The Transformer

... and some popular applications

Recurrent Neural Networks

A class of neural networks which allow previous outputs to be used as inputs while having hidden states

rnn
Figure 1. Diagram of an RNN. Image source: Stanford CS230.

Challenges

Slow to train

  • BPTT is used to compute gradients; involves unfolding the RNN over time and backpropagating errors through the entire sequence

unfold through time
Figure 2. Unfolding of RNN Through Time. Image source: Wikipedia.

Long term dependency problem

  • As the distance between the current input and the relevant past information increases, gradients tend to diminish exponentially

Static
Figure 3. Vanishing and Exploding Gradients. Image source: SuperAnnotate.

Inability to Consider Future Input

  • RNNs are designed to model sequential data

  • They process data sequentially, one time step at a time

  • At each step, the network updates its hidden state based on the current input and the previous hidden state

  • For many tasks, future context is crucial; in NLP, meaning of a word may change depending on words that follow it

Introducing Transformer

"Attention Is All You Need" [Vaswani et. al.] introduced the Transformer architecture

Developed at Google in 2017

Novelty: Eschews recurrence, built on only attention mechanisms

Originally designed for machine translation tasks; excellent performance on English \(\rightarrow\) German and English \(\rightarrow\) French [WMT 2014]

Generalizes well to several other tasks

Architecture Overview

Multi-Head attention is the heart of this model

Input: \( (\text{Sequence}, d_\text{model}) \)

Original architecture comprises encoder and decoder

The decoder block introduces masked multi-head attention

Notably, Transformers are highly parallelizable

Static
Figure 4. The full transfomer model.
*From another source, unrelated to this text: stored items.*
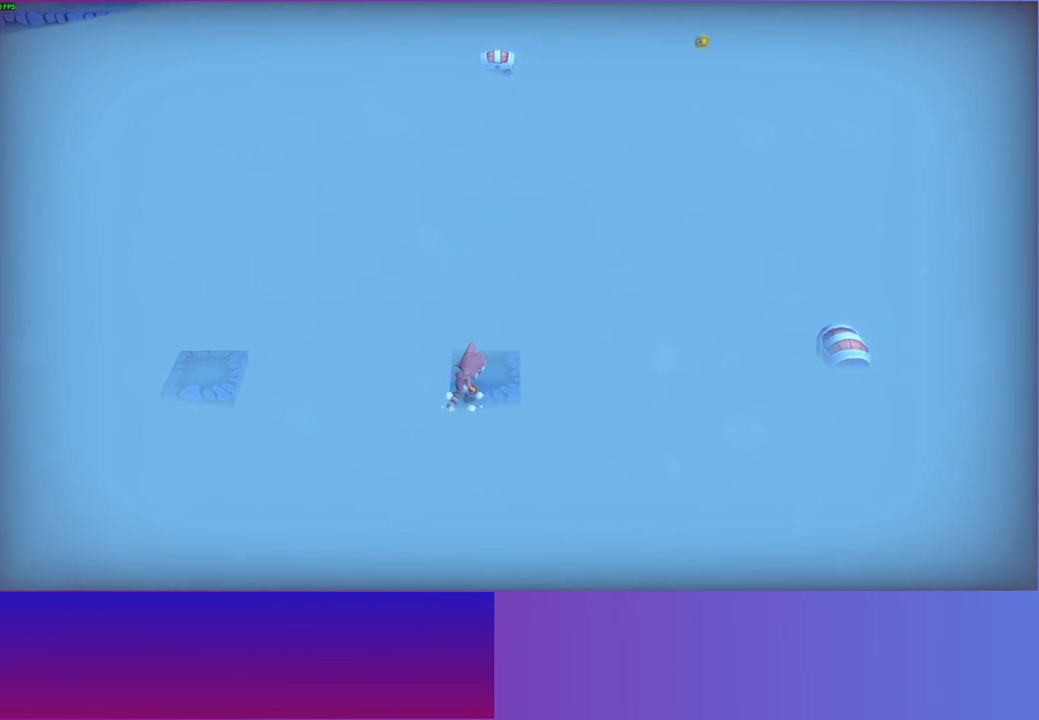
{"buttons": [], "left_stick": "center", "right_stick": "center", "events": [[83, "Y", "down"], [200, "Y", "up"]]}
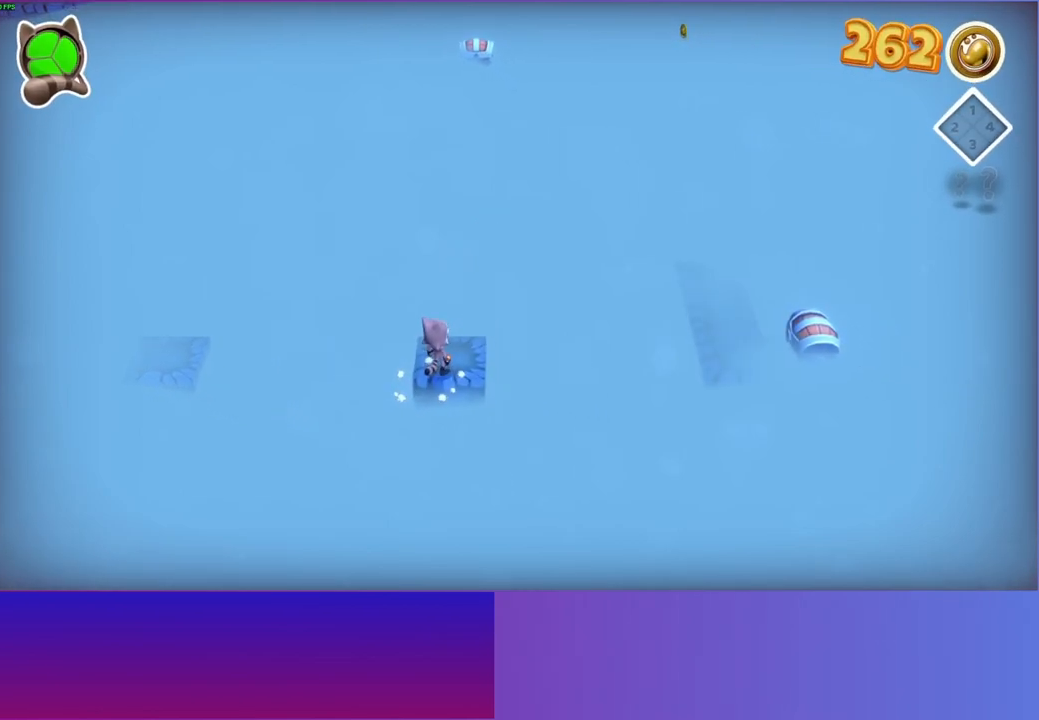
{"buttons": [], "left_stick": "right", "right_stick": "center", "events": [[150, "left_stick", "right"]]}
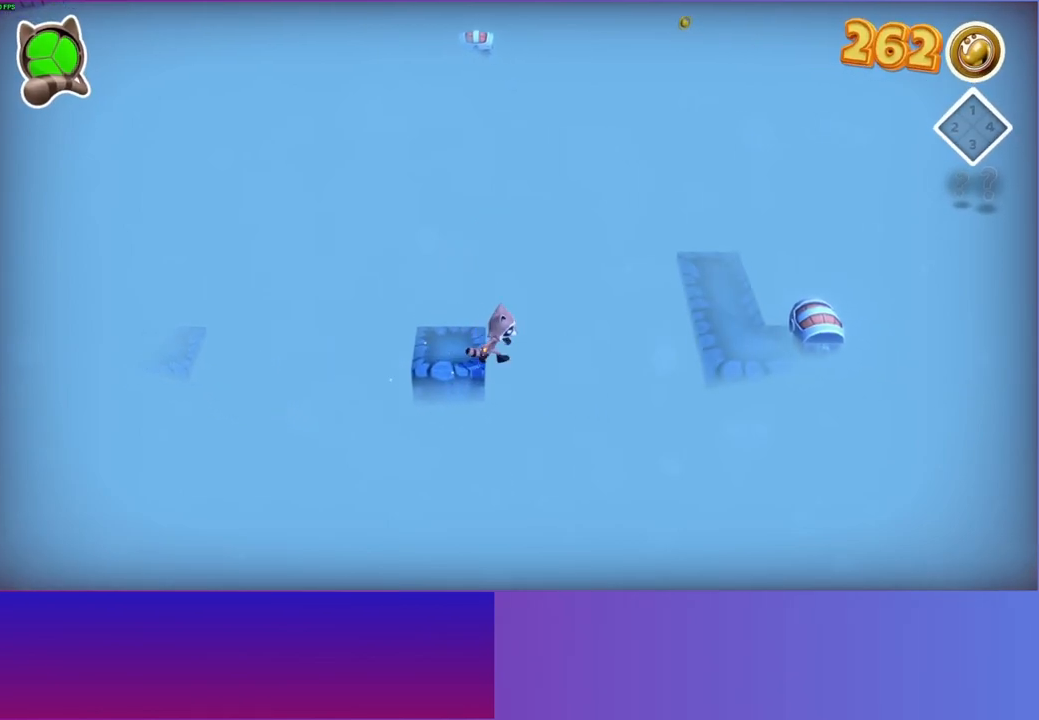
{"buttons": ["A"], "left_stick": "right", "right_stick": "center", "events": [[117, "A", "down"]]}
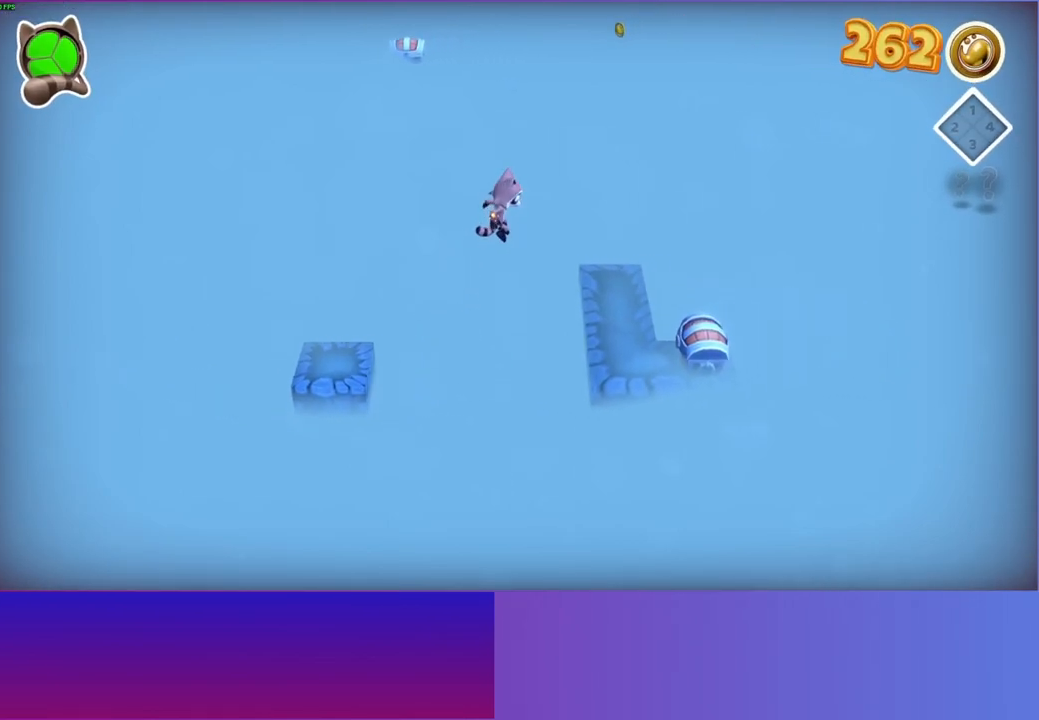
{"buttons": ["Y"], "left_stick": "up", "right_stick": "center", "events": [[150, "left_stick", "up-right"], [183, "A", "up"], [250, "left_stick", "up"], [433, "Y", "down"]]}
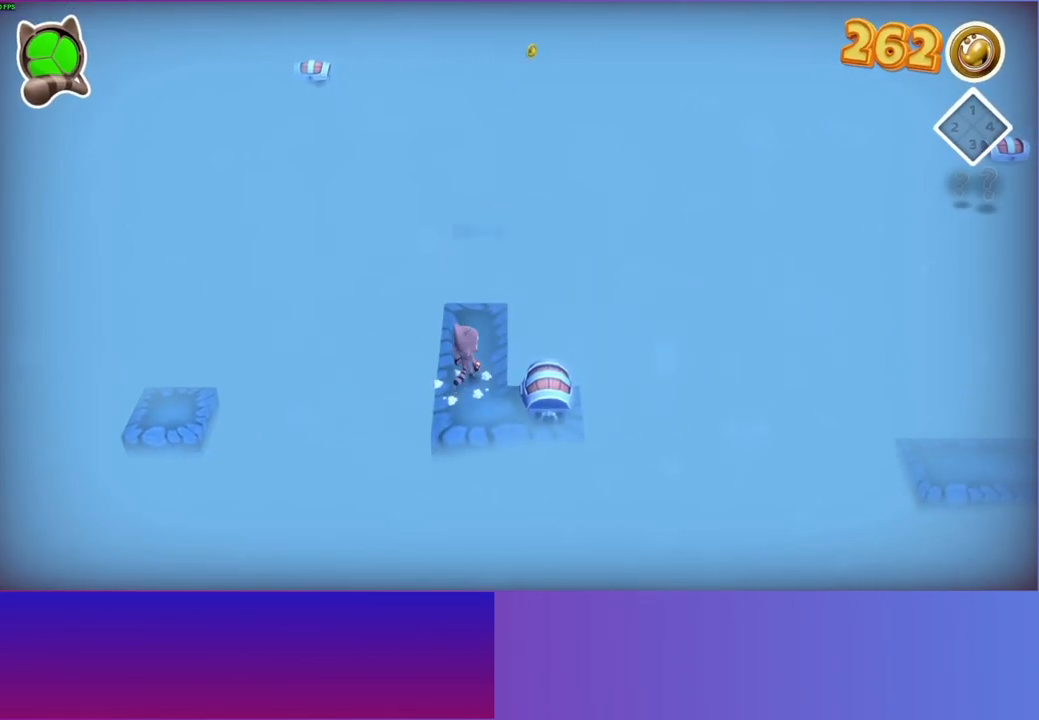
{"buttons": [], "left_stick": "up", "right_stick": "center", "events": [[17, "Y", "up"], [167, "left_stick", "center"], [333, "left_stick", "up"]]}
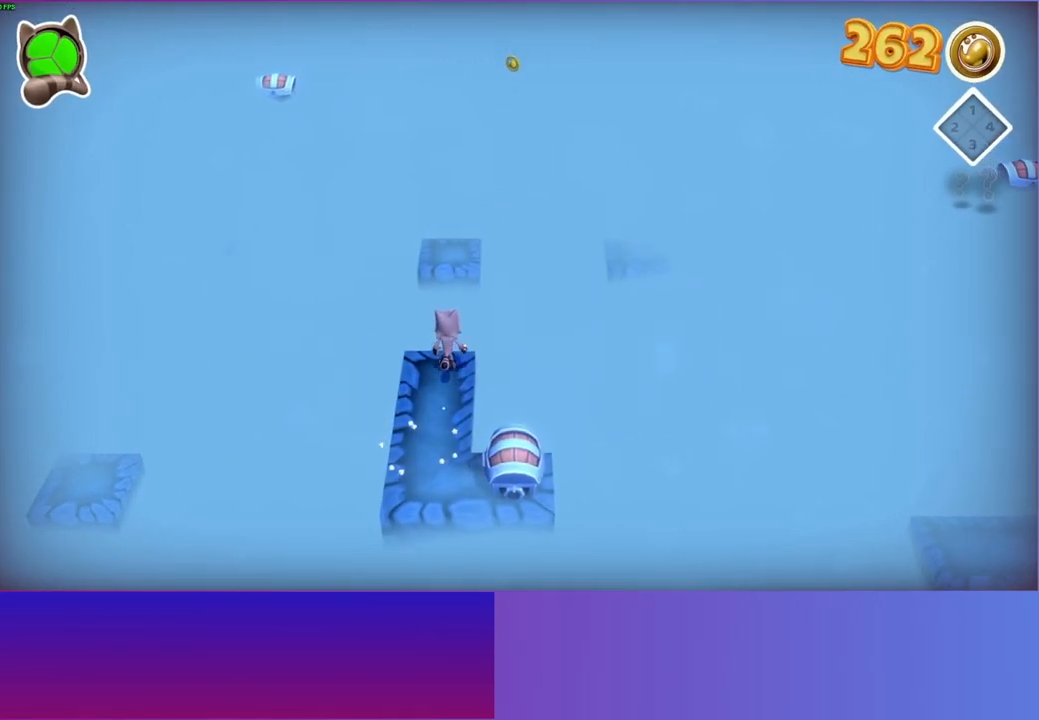
{"buttons": ["Y"], "left_stick": "up", "right_stick": "center", "events": [[133, "A", "down"], [283, "A", "up"], [450, "Y", "down"]]}
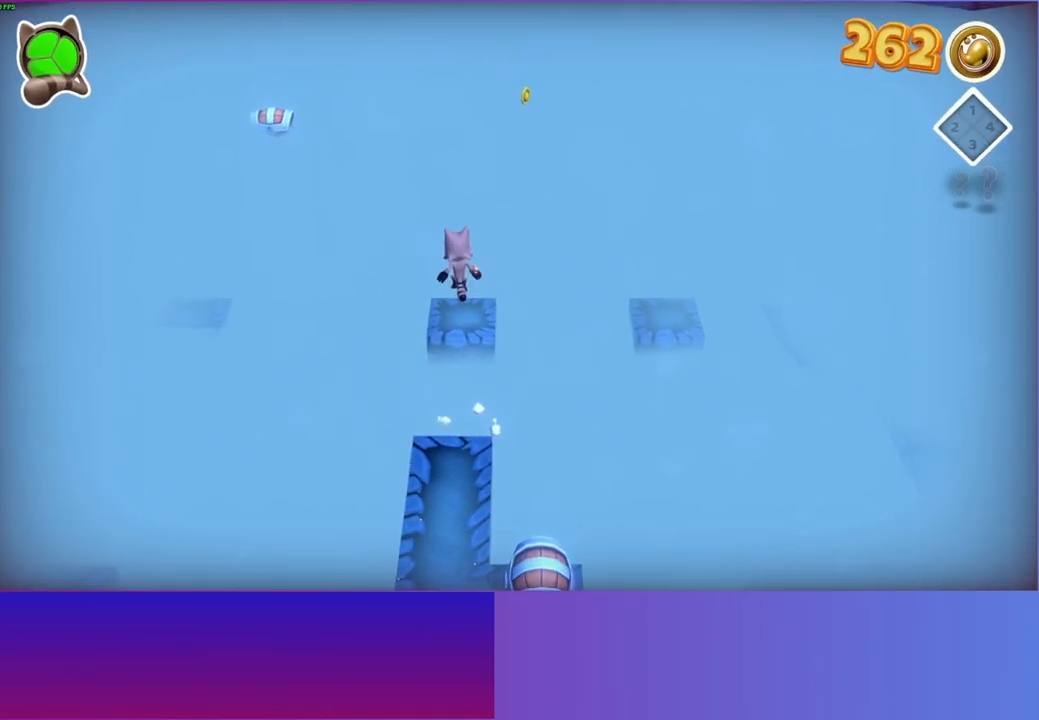
{"buttons": [], "left_stick": "down-right", "right_stick": "center", "events": [[83, "Y", "up"], [450, "left_stick", "down-right"]]}
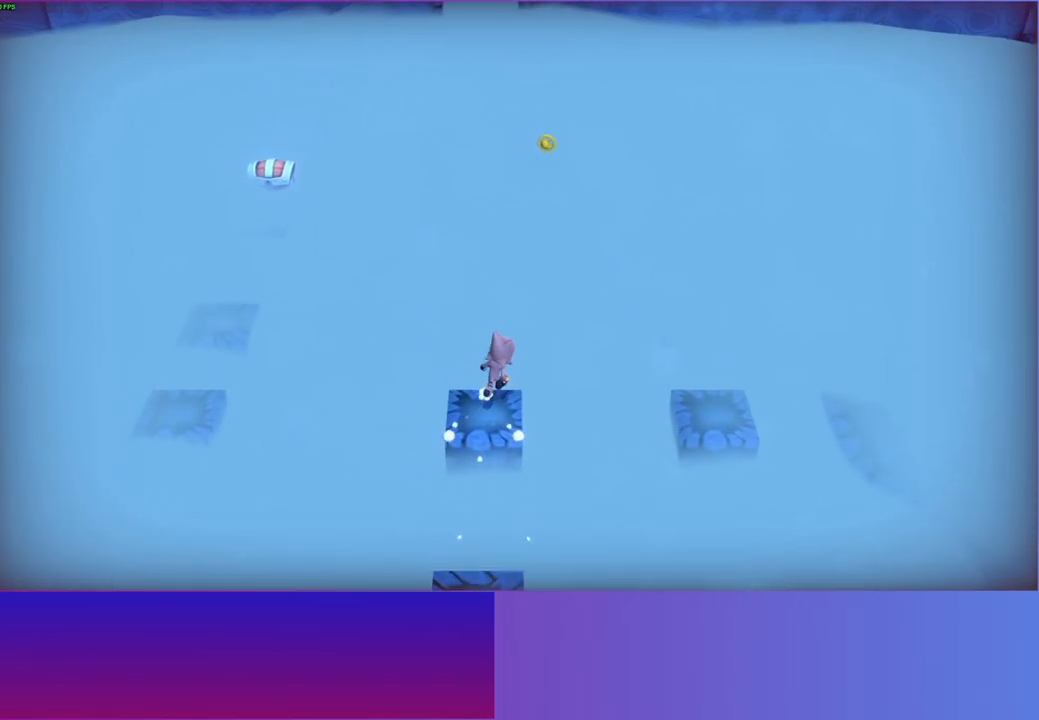
{"buttons": [], "left_stick": "right", "right_stick": "center", "events": [[150, "A", "down"], [267, "left_stick", "right"], [450, "A", "up"]]}
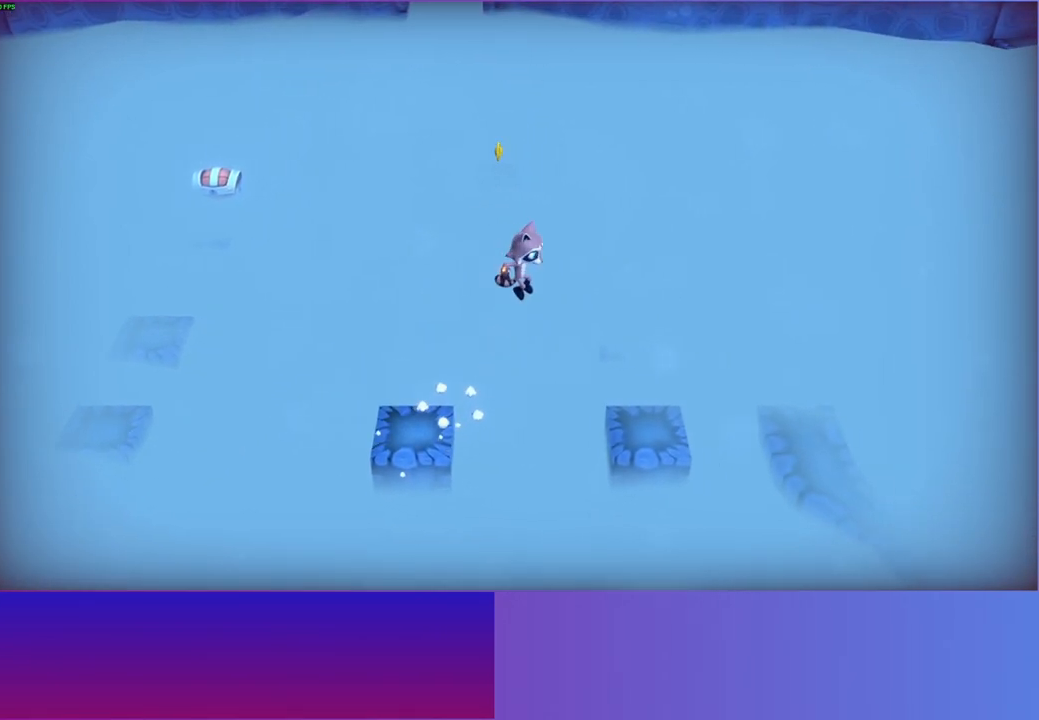
{"buttons": ["A"], "left_stick": "up", "right_stick": "center", "events": [[167, "left_stick", "up-right"], [317, "left_stick", "up"], [483, "A", "down"]]}
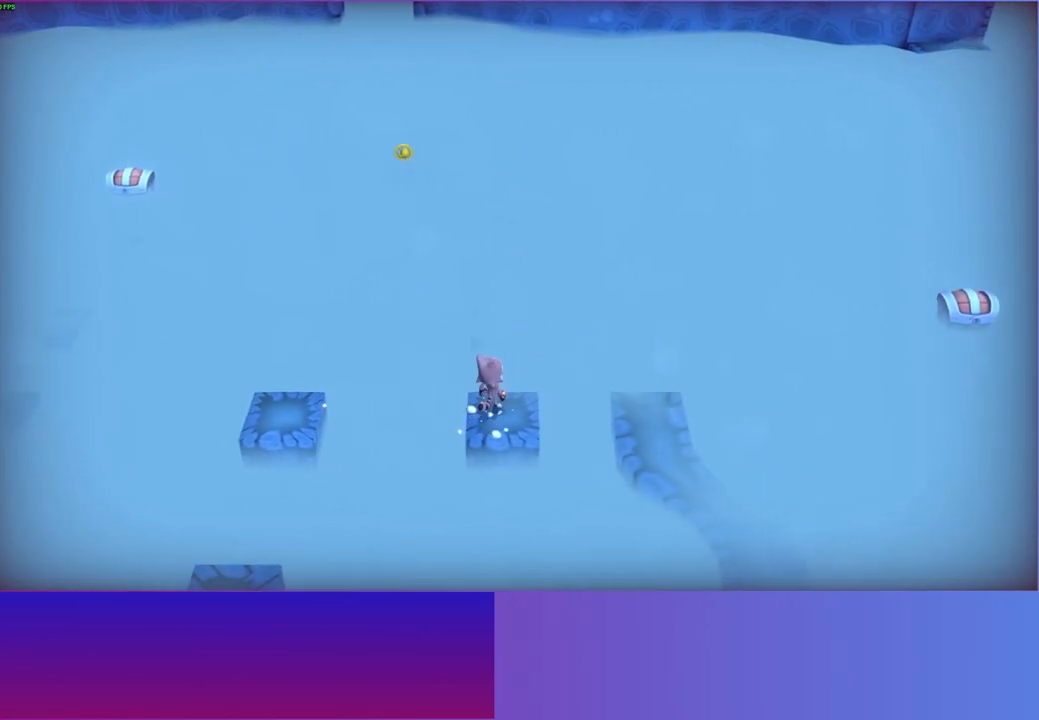
{"buttons": [], "left_stick": "center", "right_stick": "center", "events": [[100, "A", "up"], [350, "Y", "down"], [417, "left_stick", "center"], [433, "Y", "up"]]}
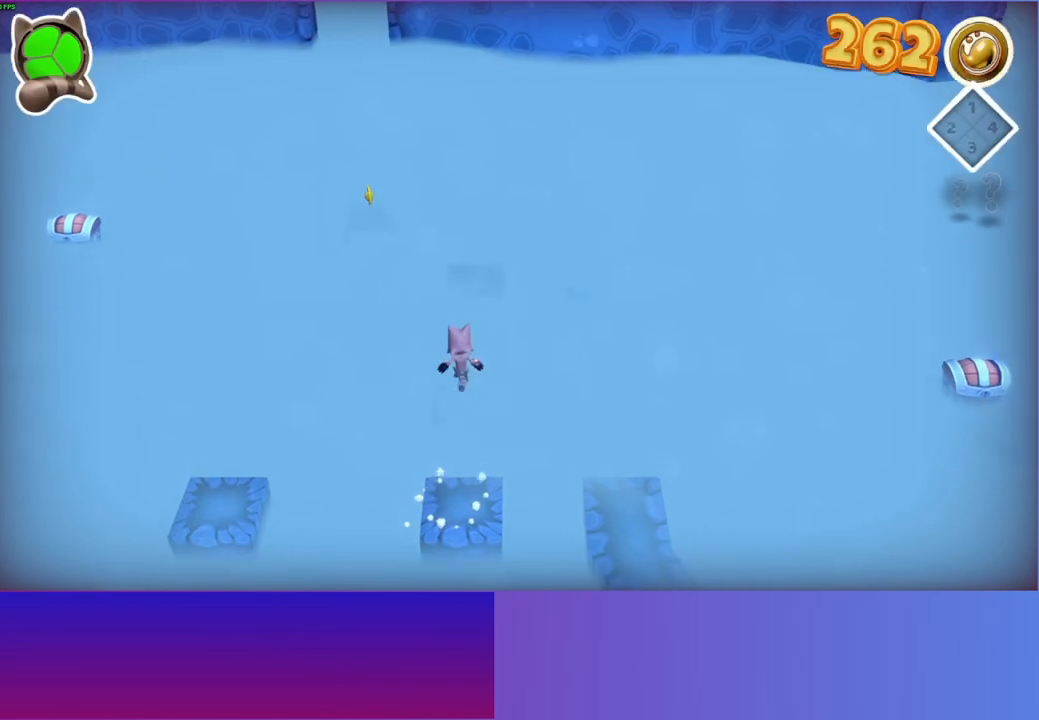
{"buttons": [], "left_stick": "up", "right_stick": "center", "events": [[67, "left_stick", "up"], [300, "A", "down"], [450, "A", "up"]]}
Image source: "Attention Is All You Need" [Vaswani et. al.]

Task: Text Generation

We demonstrate the working of a Transformer, taking the example of a text generation or next word prediction task. Important terms:

  1. Vocabulary: the set of all possible tokens recognized by the model

  2. Embeddings: the words, represented as vectors

  3. Self-Attention: captures relationships between words in the sentence

  4. Multi-Head Attention: running self-attention several times in parallel

Embeddings

Words are commonly represented as vectors in a high dimensional space to capture their relationships and semantics

word embedding
Figure 5. Example of word embeddings in a 3-D space. Image source: Baeldung.

Input Embeddings

The sentence is first tokenized. Note: Tokens may not be full words!

Static
Figure 6. Representation of Embeddings. Image source: own work.

Positional Embeddings

For each word, information about its position in the sentence is encoded in the embeddings

This is to ensure the model treats words that are:

  • close to each other as "close"

  • distant from each other as "distant"

Positional encoding is done with the goal of representing a pattern that can be learned by the model

Static
Figure 7. Representation of Positional Embeddings. Image source: own work.
Static
Figure 8. Calculation of positional encoding. Image source: own work.

Self-Attention

Self-attention allows the model to relate words to each other

\[\text{Attention}(Q, K, V) = \text{softmax} \bigg( \frac{QK^T}{\sqrt{d_k}} \bigg) V\]
  • \(Q \rightarrow\) queries

  • \(K \rightarrow\) keys

  • \(d_k \rightarrow\) dimensions of \(K\) \(=\) dimensions of \(Q\)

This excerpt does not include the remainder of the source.